Den Anbieter wechseln

Der Wechsel ist seit Jahren kein Kraftakt mehr, sondern ein Formular. Was die meisten falsch machen, ist eine Kleinigkeit mit großer Wirkung: selbst zu kündigen. Das ist der sicherste Weg in eine Lücke ohne Anschluss.

Nicht selbst kündigen

Beim Wechsel übernimmt der neue Anbieter die Kündigung beim alten und stimmt die Termine ab. Genau dafür fragt er im Bestellvorgang nach dem bisherigen Anbieter und der Kundennummer. Wer vorher selbst kündigt, nimmt ihm die Möglichkeit, den Wechsel zu takten, und trägt das Risiko, dass der alte Vertrag endet, bevor der neue steht.

Die Ausnahme: Wenn du gar nicht wechselst, sondern nur aufhörst: Umzug ins Ausland, Zusammenzug, kein Anschluss mehr nötig.

Wann der Auftrag hingehört

Ein Neuanschluss braucht Zeit, je nach Technik und Auslastung einige Wochen.
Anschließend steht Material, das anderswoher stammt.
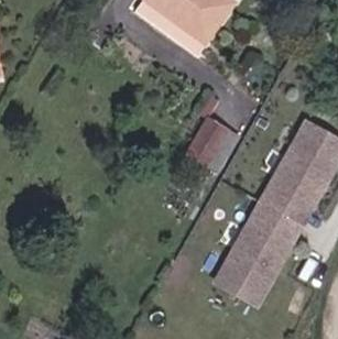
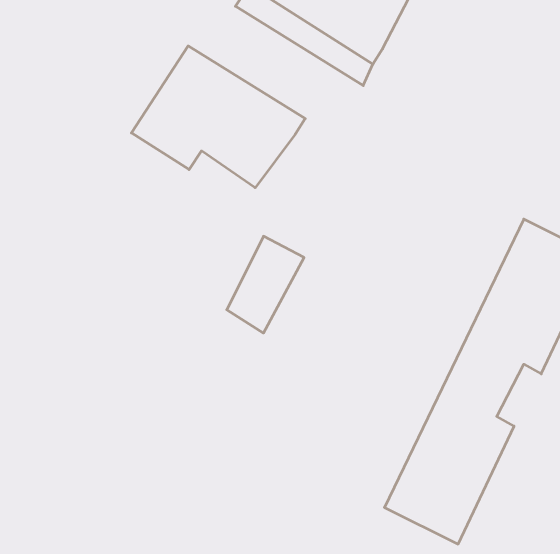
building: none -> [131,46,305,188]
building: [182,118,226,173] -> [227,236,304,333]

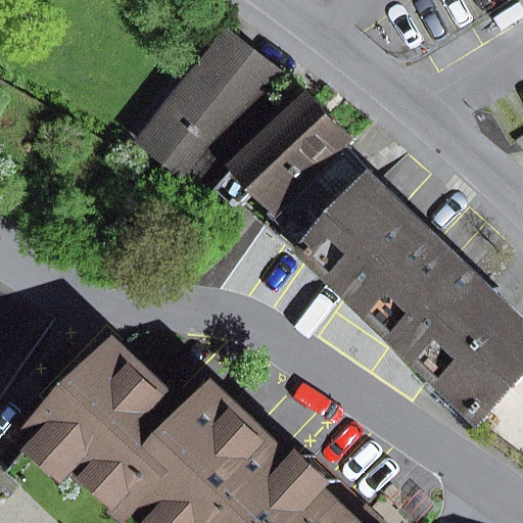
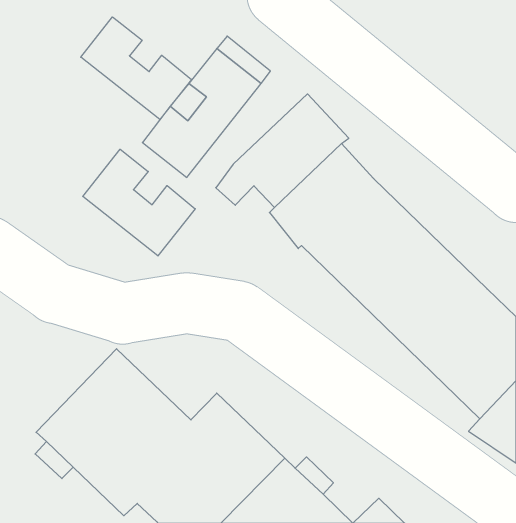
building: none -> [81,17,192,120]
building: none -> [83,149,195,256]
Der Auftrag sollte deshalb einige Wochen vor dem gewünschten Termin liegen, nicht kurz davor. Läuft der alte Vertrag noch, ist der gute Zeitpunkt etwa drei Monate vor Ablauf der Mindestlaufzeit: Dann hat der neue Anbieter Luft, und es entsteht keine Lücke.

Ist die Mindestlaufzeit schon vorbei, ist es einfacher: Dann endet der alte Vertrag einen Monat nach der Kündigung, gleich wann sie kommt. Ein Vorlauf von wenigen Wochen genügt.

Höchstens ein Werktag ohne Anschluss

Dafür gibt es eine gesetzliche Grenze: Beim Wechsel darf der Anschluss höchstens einen Werktag stillstehen. Dauert es länger, steht dir eine Entschädigung zu; ebenso, wenn die Rufnummer nicht rechtzeitig mitwandert oder ein Technikertermin platzt. Welche Beträge das sind und ab welchem Tag sie laufen, ist beim Vergleich nachzulesen. Von selbst überweist sie niemand; sie muss geltend gemacht werden.

Die Rufnummer

Sie darf mit, solange die Adresse dieselbe bleibt, und das kostet nichts. Der Auftrag dazu gehört in die Bestellung. Wird die alte Nummer erst abgeschaltet, ist sie endgültig verloren. Deshalb: mitnehmen lassen, bevor gekündigt wird, nicht danach.

Der Router

Du darfst dein eigenes Gerät verwenden; kein Anbieter kann dich zu seinem zwingen. Ein gemietetes Gerät muss zurück, sonst läuft die Miete weiter. Ein gekauftes Gerät lässt sich meist am neuen Anschluss weiterbetreiben; bei einem Wechsel zwischen verschiedenen Techniken, etwa von DSL zu Kabel, aber nicht: Dort wird ein anderes Modem gebraucht.

Vor dem Wechsel prüfen

Zwei Dinge, in dieser Reihenfolge: Was liegt an der Adresse überhaupt, und was kostet der neue Vertrag bis zu seinem Ende. Für das Erste gibt es die Seite deiner Gemeinde, für das Zweite den Rechner.